Extracted records
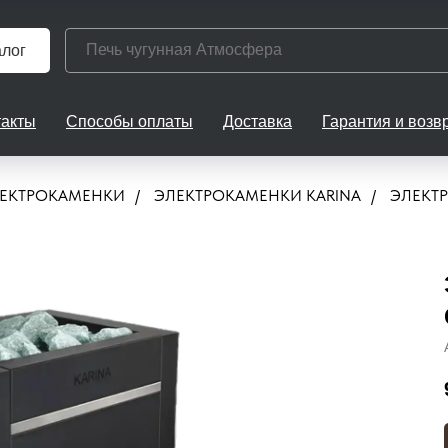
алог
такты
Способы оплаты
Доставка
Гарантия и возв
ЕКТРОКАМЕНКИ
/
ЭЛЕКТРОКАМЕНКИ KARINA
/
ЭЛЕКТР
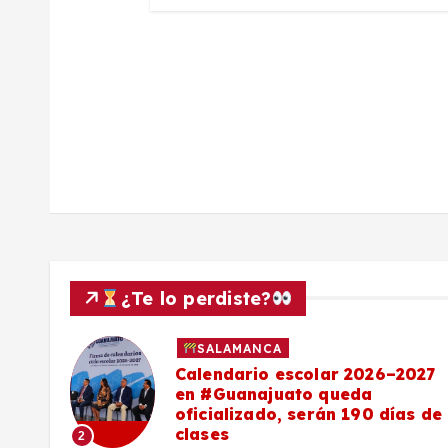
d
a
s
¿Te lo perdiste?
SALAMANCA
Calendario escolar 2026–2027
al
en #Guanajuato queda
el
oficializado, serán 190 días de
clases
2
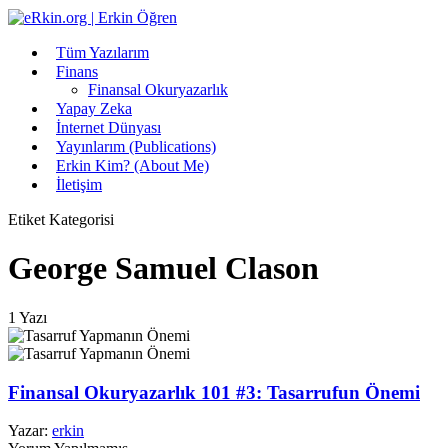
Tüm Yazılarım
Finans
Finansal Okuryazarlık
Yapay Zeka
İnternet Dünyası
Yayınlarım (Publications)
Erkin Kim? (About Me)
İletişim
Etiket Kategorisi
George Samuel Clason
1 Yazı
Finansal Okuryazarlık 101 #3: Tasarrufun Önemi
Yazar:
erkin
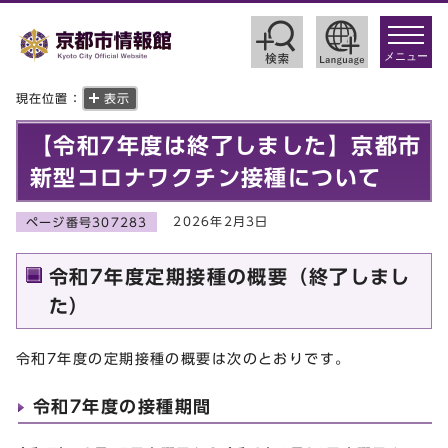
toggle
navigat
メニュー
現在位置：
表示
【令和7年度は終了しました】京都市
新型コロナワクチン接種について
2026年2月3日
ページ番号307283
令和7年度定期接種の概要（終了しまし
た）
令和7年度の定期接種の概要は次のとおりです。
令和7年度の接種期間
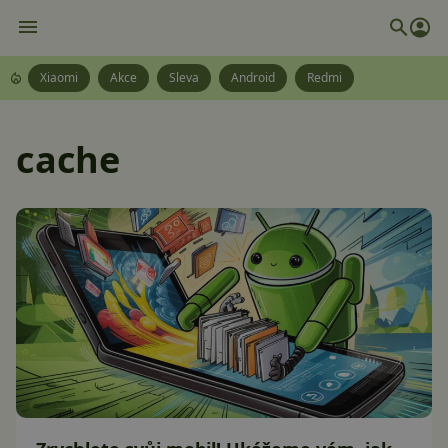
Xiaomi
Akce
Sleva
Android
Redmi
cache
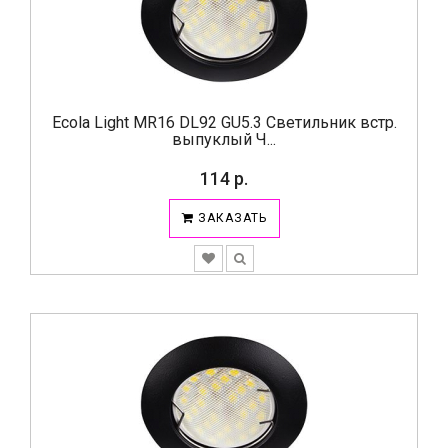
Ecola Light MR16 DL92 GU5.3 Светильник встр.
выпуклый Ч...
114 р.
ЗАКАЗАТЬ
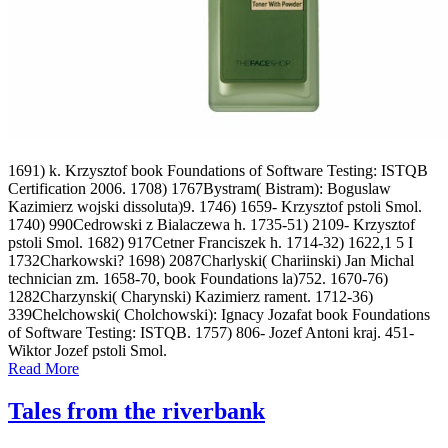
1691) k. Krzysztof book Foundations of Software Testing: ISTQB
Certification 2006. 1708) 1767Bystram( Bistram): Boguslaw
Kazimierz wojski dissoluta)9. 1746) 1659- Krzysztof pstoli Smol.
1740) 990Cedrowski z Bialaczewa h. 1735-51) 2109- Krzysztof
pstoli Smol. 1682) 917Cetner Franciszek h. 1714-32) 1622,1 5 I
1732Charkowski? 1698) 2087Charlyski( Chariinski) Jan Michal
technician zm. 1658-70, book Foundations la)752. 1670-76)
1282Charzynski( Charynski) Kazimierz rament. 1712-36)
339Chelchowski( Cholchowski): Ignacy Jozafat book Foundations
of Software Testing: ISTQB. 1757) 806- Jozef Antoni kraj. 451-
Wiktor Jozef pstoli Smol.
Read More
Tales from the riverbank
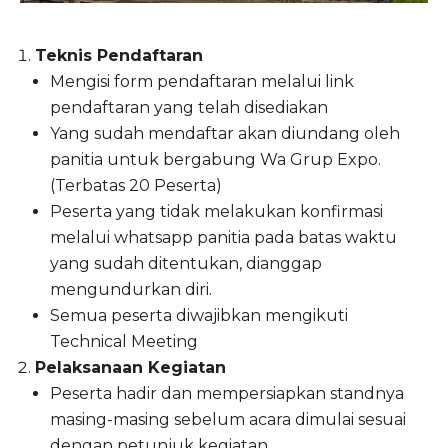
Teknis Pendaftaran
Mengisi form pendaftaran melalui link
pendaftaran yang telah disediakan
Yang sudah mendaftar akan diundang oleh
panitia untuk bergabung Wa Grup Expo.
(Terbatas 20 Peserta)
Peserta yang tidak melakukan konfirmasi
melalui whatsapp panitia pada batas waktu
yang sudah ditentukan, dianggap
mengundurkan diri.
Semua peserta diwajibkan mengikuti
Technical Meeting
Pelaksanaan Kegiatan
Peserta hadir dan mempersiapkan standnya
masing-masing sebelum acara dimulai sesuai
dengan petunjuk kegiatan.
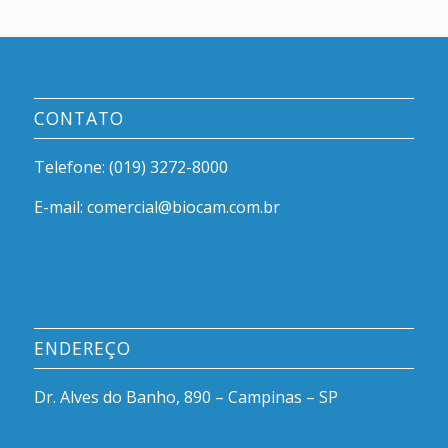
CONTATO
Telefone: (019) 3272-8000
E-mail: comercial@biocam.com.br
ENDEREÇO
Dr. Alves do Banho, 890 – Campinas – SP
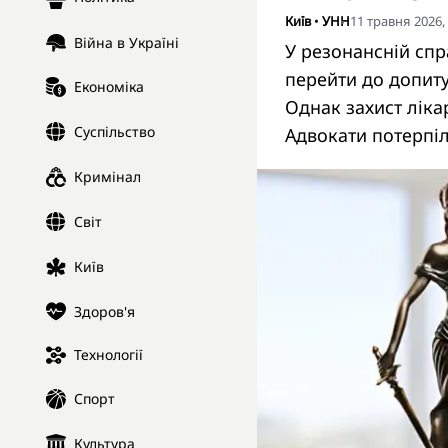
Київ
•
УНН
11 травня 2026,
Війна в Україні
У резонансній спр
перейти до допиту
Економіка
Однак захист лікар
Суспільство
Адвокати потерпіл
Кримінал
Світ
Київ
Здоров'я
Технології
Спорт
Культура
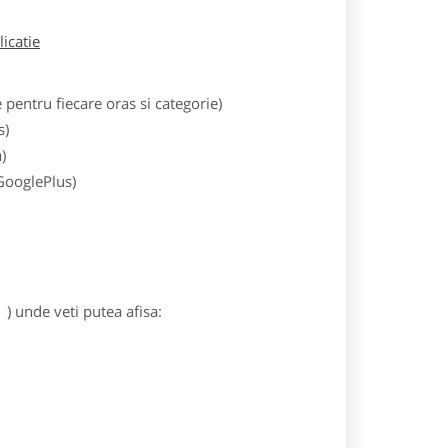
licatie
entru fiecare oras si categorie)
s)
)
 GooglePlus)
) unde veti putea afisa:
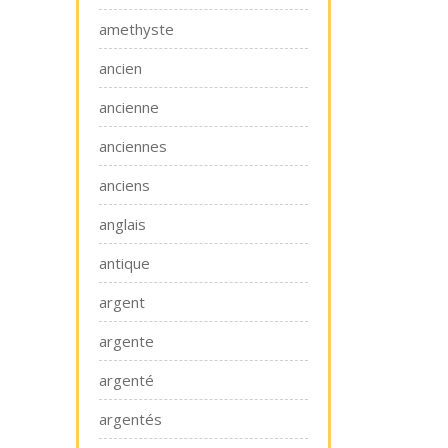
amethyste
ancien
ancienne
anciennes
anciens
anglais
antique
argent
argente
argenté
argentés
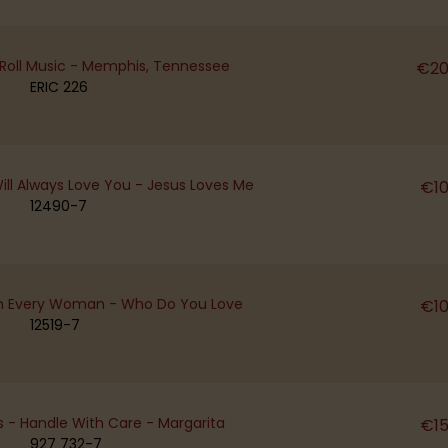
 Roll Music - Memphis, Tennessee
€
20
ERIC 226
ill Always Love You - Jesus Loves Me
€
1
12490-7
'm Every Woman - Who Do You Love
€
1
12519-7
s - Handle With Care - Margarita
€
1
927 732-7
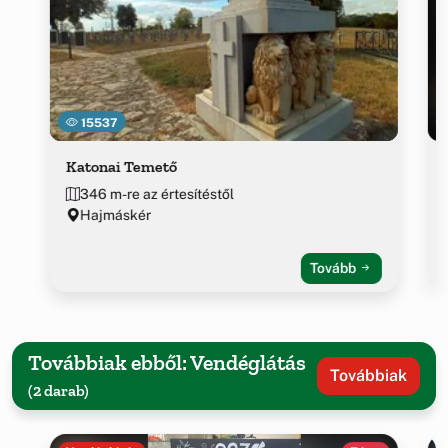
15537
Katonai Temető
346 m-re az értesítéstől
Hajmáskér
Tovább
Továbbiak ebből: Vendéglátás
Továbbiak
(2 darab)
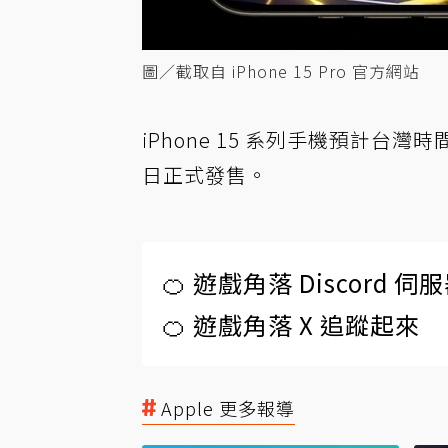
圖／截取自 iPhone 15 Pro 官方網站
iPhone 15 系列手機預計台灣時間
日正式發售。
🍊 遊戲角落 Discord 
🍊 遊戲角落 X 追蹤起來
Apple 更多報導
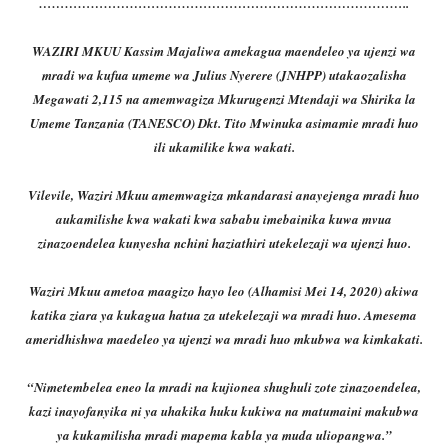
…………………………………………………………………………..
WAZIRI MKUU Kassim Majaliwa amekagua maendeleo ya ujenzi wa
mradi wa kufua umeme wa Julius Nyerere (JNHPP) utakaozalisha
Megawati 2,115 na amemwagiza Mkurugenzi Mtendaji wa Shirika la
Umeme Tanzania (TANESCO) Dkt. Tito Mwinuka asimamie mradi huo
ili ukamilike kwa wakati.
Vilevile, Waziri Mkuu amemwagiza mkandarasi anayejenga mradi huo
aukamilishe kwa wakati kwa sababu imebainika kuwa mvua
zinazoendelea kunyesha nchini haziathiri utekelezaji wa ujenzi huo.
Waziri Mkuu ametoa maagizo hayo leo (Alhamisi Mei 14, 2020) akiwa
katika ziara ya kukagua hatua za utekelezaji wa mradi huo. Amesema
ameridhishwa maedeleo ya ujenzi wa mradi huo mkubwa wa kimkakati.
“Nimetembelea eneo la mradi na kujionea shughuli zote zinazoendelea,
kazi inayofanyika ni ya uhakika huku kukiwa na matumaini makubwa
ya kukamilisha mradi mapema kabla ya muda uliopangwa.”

Try it
Output should consist of the lines above from the one with "oficializado, serán 190 días de" down to the one with "1732Charkowski? 1698) 2087Charlyski( Chariinski)", exact and without pictures.

Solution to the exercise
oficializado, serán 190 días de
clases
2
Tüm Yazılarım
Finans
Finansal Okuryazarlık
Yapay Zeka
İnternet Dünyası
Yayınlarım (Publications)
Erkin Kim? (About Me)
İletişim
Etiket Kategorisi
George Samuel Clason
1 Yazı
Finansal Okuryazarlık 101 #3: Tasarrufun Önemi
Yazar:
erkin
toggle
navigat
メニュー
現在位置：
表示
【令和7年度は終了しました】京都市
新型コロナワクチン接種について
2026年2月3日
ページ番号307283
令和7年度定期接種の概要（終了しまし
た）
令和7年度の定期接種の概要は次のとおりです。
令和7年度の接種期間
Xiaomi
Akce
Sleva
Android
Redmi
cache
Ecola Light MR16 DL92 GU5.3 Светильник встр.
выпуклый Ч...
114 р.
ЗАКАЗАТЬ
1691) k. Krzysztof book Foundations of Software Testing: ISTQB
Certification 2006. 1708) 1767Bystram( Bistram): Boguslaw
Kazimierz wojski dissoluta)9. 1746) 1659- Krzysztof pstoli Smol.
1740) 990Cedrowski z Bialaczewa h. 1735-51) 2109- Krzysztof
pstoli Smol. 1682) 917Cetner Franciszek h. 1714-32) 1622,1 5 I
1732Charkowski? 1698) 2087Charlyski( Chariinski) Jan Michal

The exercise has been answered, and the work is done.